> **What you will do**
Render the material as a two-column CSV with headers field and value, one row per entry and each entry in its own quoted field with line breaks replaced by spaces. Include only the portion that begins at the line containing "collector number: 6055" and runs through the end of the material.

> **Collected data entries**
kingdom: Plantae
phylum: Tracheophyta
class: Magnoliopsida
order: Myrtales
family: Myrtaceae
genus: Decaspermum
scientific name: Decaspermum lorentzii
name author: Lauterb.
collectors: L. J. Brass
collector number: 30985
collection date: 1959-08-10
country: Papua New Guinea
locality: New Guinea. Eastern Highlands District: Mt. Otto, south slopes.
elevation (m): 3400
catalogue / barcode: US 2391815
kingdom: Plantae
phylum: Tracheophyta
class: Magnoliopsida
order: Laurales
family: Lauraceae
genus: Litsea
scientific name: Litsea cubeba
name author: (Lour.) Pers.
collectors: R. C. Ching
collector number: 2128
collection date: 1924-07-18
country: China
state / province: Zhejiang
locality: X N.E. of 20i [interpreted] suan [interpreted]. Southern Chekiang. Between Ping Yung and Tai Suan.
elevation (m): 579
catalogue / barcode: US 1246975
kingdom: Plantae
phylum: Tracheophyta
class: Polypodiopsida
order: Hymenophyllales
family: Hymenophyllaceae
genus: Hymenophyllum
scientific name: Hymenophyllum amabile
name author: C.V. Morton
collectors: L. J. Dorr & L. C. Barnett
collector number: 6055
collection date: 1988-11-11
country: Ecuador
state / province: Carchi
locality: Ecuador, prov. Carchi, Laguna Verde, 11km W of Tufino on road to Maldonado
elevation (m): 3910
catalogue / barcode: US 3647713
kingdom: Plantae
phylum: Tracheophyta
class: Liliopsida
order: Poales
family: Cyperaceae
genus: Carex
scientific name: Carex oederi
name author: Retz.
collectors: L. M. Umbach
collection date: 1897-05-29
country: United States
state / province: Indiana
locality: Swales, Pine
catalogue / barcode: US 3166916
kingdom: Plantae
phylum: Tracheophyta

> **Reply to the task**
field,value
"collector number:","6055"
"collection date:","1988-11-11"
"country:","Ecuador"
"state / province:","Carchi"
"locality:","Ecuador, prov. Carchi, Laguna Verde, 11km W of Tufino on road to Maldonado"
"elevation (m):","3910"
"catalogue / barcode:","US 3647713"
"kingdom:","Plantae"
"phylum:","Tracheophyta"
"class:","Liliopsida"
"order:","Poales"
"family:","Cyperaceae"
"genus:","Carex"
"scientific name:","Carex oederi"
"name author:","Retz."
"collectors:","L. M. Umbach"
"collection date:","1897-05-29"
"country:","United States"
"state / province:","Indiana"
"locality:","Swales, Pine"
"catalogue / barcode:","US 3166916"
"kingdom:","Plantae"
"phylum:","Tracheophyta"